Ordinary QLC has 1,000 or so write erase cycles. Overprovisioning can lift this number, but nowhere near IBM's 16,000 level.
SCM, computational storage and composability
In the fireside chat Walls touched on storage-class memory (SCM) and computational storage. Noting that the FlashSystem 9200 FCMs include on-board accelerators to offload the host CPU, he envisaged expanding their functions.
"Today you have servers and you have storage. You can put accelerators on SSDs, those FlashCore Modules, like compression, like simple searches... and other kinds of AI functionality, and only bring in the data you need (to the server CPU so) you can be a lot more efficient."
The FlashSystem 9200 also supports Intel Optane in SSD form where it is used to hold – and provide faster access to – metadata for functions such as deduplication.
Walls predicts the configuration of SCM as external memory (DIMMs) accessed by servers across the upcoming CXL bus. This provides memory coherency, enabling the SCM to be combined with server DRAM. He said: the "CXL bus … opens up whole area of new architectures – you can almost have composable systems – tear down and create new servers instantly."
The Register spoke to Jim Handy of semiconductor industry analyst Objective Analysis, who said of the feat: "These more sophisticated controllers will always be able to get more from less. At the lowest level that means better ECC (moving from BCH to Hamming to LDPC*), to better data placement, to compression, and eventually to systems that are aware of the quality of each NAND block and manage data to align with that health. IBM appears to be there today.
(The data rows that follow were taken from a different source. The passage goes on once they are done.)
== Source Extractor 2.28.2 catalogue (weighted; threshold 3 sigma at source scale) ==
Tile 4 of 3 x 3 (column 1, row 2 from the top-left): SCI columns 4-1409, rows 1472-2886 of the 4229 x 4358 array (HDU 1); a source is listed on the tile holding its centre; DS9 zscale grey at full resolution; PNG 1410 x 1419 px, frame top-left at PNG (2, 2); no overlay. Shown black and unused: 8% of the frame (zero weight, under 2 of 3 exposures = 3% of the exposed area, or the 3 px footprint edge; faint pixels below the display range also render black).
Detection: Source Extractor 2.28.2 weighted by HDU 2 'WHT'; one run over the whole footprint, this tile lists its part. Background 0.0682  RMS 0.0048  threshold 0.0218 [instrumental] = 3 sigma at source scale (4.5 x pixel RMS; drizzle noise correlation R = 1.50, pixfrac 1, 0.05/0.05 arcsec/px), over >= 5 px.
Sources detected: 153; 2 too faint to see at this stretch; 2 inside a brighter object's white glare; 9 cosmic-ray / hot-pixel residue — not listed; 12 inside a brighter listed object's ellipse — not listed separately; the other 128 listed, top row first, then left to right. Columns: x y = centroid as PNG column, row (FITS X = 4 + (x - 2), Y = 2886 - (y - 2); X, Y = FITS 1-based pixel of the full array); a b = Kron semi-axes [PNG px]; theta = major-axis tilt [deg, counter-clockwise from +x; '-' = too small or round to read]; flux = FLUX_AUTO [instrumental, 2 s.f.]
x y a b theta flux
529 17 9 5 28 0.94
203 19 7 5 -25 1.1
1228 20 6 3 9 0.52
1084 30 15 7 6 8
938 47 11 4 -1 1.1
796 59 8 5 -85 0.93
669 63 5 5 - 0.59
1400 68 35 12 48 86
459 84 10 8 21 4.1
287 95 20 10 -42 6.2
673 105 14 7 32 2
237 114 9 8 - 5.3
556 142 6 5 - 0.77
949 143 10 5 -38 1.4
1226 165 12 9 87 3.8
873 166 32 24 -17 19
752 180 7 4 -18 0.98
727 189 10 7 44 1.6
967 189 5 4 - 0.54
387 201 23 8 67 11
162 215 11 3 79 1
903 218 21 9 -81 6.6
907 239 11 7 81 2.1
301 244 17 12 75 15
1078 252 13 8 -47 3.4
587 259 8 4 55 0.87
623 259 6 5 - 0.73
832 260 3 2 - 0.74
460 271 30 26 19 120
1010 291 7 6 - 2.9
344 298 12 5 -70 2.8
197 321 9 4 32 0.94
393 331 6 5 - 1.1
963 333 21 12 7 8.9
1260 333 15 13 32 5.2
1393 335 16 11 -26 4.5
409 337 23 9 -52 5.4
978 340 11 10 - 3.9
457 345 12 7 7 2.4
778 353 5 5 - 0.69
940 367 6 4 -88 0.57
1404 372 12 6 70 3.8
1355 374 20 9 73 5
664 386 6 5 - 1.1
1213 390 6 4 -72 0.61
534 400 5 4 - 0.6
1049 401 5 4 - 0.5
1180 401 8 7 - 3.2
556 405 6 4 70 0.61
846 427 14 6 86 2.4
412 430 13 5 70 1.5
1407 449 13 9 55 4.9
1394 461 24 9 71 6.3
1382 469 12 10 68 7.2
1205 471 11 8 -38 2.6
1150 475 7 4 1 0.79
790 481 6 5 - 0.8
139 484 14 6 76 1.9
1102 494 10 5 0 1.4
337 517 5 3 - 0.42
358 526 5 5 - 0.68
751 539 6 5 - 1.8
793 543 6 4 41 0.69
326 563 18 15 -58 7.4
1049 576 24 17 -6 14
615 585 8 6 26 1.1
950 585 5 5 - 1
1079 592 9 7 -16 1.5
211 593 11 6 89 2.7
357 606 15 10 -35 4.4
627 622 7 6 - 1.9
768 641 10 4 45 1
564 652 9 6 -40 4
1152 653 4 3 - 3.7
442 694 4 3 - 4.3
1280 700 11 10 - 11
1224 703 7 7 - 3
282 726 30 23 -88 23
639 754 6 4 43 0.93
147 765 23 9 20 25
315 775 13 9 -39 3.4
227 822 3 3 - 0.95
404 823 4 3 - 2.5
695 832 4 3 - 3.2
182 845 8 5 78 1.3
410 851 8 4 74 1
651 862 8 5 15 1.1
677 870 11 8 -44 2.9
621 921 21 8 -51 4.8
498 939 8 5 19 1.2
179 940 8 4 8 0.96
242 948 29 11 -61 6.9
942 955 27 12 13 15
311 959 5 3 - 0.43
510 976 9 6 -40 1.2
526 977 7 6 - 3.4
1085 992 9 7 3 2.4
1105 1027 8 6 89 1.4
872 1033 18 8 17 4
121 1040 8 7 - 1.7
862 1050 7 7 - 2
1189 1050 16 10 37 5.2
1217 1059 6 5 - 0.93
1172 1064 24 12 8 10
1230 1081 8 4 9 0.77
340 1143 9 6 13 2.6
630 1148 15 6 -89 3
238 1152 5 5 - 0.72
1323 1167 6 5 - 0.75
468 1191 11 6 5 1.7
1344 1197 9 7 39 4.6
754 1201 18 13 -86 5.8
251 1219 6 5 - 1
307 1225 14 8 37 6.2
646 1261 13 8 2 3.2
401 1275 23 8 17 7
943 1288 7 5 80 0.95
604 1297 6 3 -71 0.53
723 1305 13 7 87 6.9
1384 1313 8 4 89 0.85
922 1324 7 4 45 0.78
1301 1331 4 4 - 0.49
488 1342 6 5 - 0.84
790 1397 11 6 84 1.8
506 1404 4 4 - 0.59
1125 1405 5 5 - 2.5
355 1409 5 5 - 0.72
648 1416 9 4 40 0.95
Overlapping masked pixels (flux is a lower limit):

"Something that helps a lot is that NAND makers don't want to test endurance so they specify it extremely conservatively. Endurance tests take considerable time to perform. An example of how conservatively they specify their chips can be found in an old SNIA document I helped to write that had fantastic endurance data measured by Fusion-io. [If you look at figure 2], the Bit Error rate rose to 10-6 only after almost 3 million Program/Erase (P/E) cycles for one vendor and about 7 million for the other, even though they were both specified at 100,000 cycles."
QLC tech leaps in the enterprise
Eric Burgener, IDC research vice president for Enterprise Infrastructure Practice, told The Register: "The two key issues with QLC are endurance and slow write performance, and there are ways to get around both of those issues in software/firmware or through some form of write affinity (ie all writes go to a small layer of much more durable solid-state media like storage class memory like VAST Data does and then later get de-staged to QLC in a manner which very much minimizes writes and garbage collection) that lets QLC economics move more into enterprise storage.
"We have already seen announcements of enterprise storage systems built with QLC from Pure Storage and NetApp, although those are not necessarily targeted at the same types of workloads as IBM’s 9200 (which has a bit more of a primary storage focus), and we are definitely going to see more; Pure’s system (FlashArray//C) is more targeted at less write intensive secondary workloads (backup, test/dev, DR), as is NetApp’s FAS500f. "At this point, through the use of write coalescing and other write minimization techniques, QLC can meet the typical five-year enterprise storage life cycle, but due to enhancements like on Pure’s arrays and much broader use of server-based, software-defined storage platforms, non-disruptive multi generational technology refresh is become more widely viable to extend the useful life of systems beyond five years – it will be interesting to see if QLC will continue to be viable in write intensive enterprise storage environments over periods much longer than five years. I would guess that vendors will continue to improve the efficiency with which they write to solid-state media so that this will not be an issue for QLC.
The IDC analyst said that within two years he expects "we’ll start to see some secondary storage AFAs built with XLC (penta level cell) media, dropping the $/GB costs even further."
A little goes a long way
Objective Analysis's Handy noted that NAND lasts longer "if you write to it 'Just So', and overprovisioning provides a nonlinear endurance benefit – a little bit of extra flash can provide significantly better endurance, and a little bit more will dramatically enhance that number. It costs more to do this, but in IBM’s case it seems to be worth it."
He opined: "So you have three mechanisms that can boost endurance: better controller, better understanding of the medium, and hearty overprovisioning. I suspect that IBM was able to get 16,000 P/E endurance from QLC by providing a healthy dose of all three. They are probably subsidizing the improvements through the money they save by moving from TLC to QLC. Spend less on flash by spending more on the controller and characterization.
"Whenever there's a trailblazer in technology, their work eventually filters down to lower levels, simply because the cost gets driven out over time.
"Although few companies are likely to do characterization, since it has a high human involvement, which is very costly, all of the other techniques that IBM is using should eventually be found in everyday data centre SSDs and eventually in client SSDs." ®
* Various algebraic and graph-based code encoding techniques used to defend against data corruption.